O veloz atacante José Luis Rodríguez, El Puma, acabaria convocado à seleção no ano seguinte ao terminar entre os cinco artilheiros daquele campeonato. O seguinte foi decepcionante, com um 14º lugar, mas ganhando por 1-0 os dois dérbis com o Sportivo Italiano na história da elite (o rival do “clássico dos imigrantes” só esteve naquela temporada na primeira divisão. Curiosamente, de 1987 a 1989 outro time de colônia apareceu na elite, o Deportivo Armenio). No de 1987-88, Rodríguez foi artilheiro do campeonato, com o Deportivo ficando a três pontos de terminar entre os cinco primeiros.
O ímpeto se manteve na de 1988-89, encerrando o primeiro turno a dois pontos da liderança e terminando o torneio novamente em terceiro. Nesse período, outro gallego defendeu a Argentina, o volante Jorge Ortega, em 1989. Dali o time despencou para penúltimo no torneio de 1989-90. Os bons promedios acumulados, porém, o salvaram. Na nova década, as boas campanhas viraram exceção.

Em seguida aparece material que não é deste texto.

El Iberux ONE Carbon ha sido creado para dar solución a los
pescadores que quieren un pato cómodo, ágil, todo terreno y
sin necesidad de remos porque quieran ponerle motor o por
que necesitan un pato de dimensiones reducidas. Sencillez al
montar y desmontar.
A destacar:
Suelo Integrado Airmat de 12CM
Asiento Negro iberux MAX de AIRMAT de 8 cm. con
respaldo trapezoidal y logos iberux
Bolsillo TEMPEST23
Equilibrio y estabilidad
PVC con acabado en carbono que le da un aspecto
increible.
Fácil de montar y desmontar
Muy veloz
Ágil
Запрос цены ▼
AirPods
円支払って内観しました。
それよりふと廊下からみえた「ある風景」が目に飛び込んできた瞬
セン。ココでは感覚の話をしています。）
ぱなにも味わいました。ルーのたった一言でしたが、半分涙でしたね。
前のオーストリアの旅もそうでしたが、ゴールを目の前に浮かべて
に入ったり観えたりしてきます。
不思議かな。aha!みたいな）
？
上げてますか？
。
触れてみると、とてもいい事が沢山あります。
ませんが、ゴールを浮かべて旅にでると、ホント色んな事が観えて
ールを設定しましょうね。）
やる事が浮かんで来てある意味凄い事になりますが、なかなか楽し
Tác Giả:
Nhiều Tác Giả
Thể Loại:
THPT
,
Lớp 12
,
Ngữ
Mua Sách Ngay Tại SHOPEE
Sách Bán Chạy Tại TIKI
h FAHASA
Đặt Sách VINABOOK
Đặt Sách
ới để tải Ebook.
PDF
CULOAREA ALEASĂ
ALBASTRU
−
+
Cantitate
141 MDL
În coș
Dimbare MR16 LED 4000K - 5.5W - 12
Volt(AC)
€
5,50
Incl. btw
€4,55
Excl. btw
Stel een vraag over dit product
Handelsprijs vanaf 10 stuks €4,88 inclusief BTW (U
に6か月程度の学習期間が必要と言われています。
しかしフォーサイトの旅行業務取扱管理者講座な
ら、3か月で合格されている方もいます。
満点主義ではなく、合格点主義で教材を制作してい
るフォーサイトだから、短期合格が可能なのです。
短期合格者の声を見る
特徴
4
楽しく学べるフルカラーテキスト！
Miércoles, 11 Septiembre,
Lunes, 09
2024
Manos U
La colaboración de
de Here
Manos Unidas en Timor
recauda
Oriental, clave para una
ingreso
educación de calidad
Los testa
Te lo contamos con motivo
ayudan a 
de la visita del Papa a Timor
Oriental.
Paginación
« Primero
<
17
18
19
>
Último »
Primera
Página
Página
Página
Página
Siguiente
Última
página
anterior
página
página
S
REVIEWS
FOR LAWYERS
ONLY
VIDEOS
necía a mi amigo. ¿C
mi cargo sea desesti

Salvo o Clausura 1992 (terceiro, a dois pontos do campeão Newell’s), o Clausura 1993 (a dois pontos do vice Independiente) e o Clausura 1995 (em quinto), o time sofreu para ficar na metade superior da tabela. Na campanha de 1995, Hugo Castillo foi vice-artilheiro do campeonato e tornou-se o último jogador do clube aproveitado pela seleção. Em paralelo, o time, com o mesmo fornecedor de material da seleção espanhola, emulava em seus uniformes (até no distintivo) as vestimentas da Furia entre 1994 e 1997, quando adotou a Puma.
Hoje o clube do bairro de Parque Avellaneda jaz na terceira divisão, sem disputar a segundona desde 2003. Mas as lembranças permanecem. Nosso amigo e consultor Esteban Bekerman, por exemplo, é também torcedor do Vélez, com quem o Español conseguiu um retrospecto equilibradíssimo de nove vitórias para cada um – com o detalhe de que seis das vitórias velezanas vieram a partir do vitoriosíssimo ciclo iniciado em 1993. Ao cornetar seu clube no twitter, Bekerman já soltou que “obrigado por me lembrar como o Español nos tinha de fregueses naqueles tempo. É sério, obrigado” e “‘‘Parem com isso, o Vélez mudou, já não é o time que perdia no último minuto com o Español’, gritei quando La Equidad ganhava. E sim: o Vélez mudou“.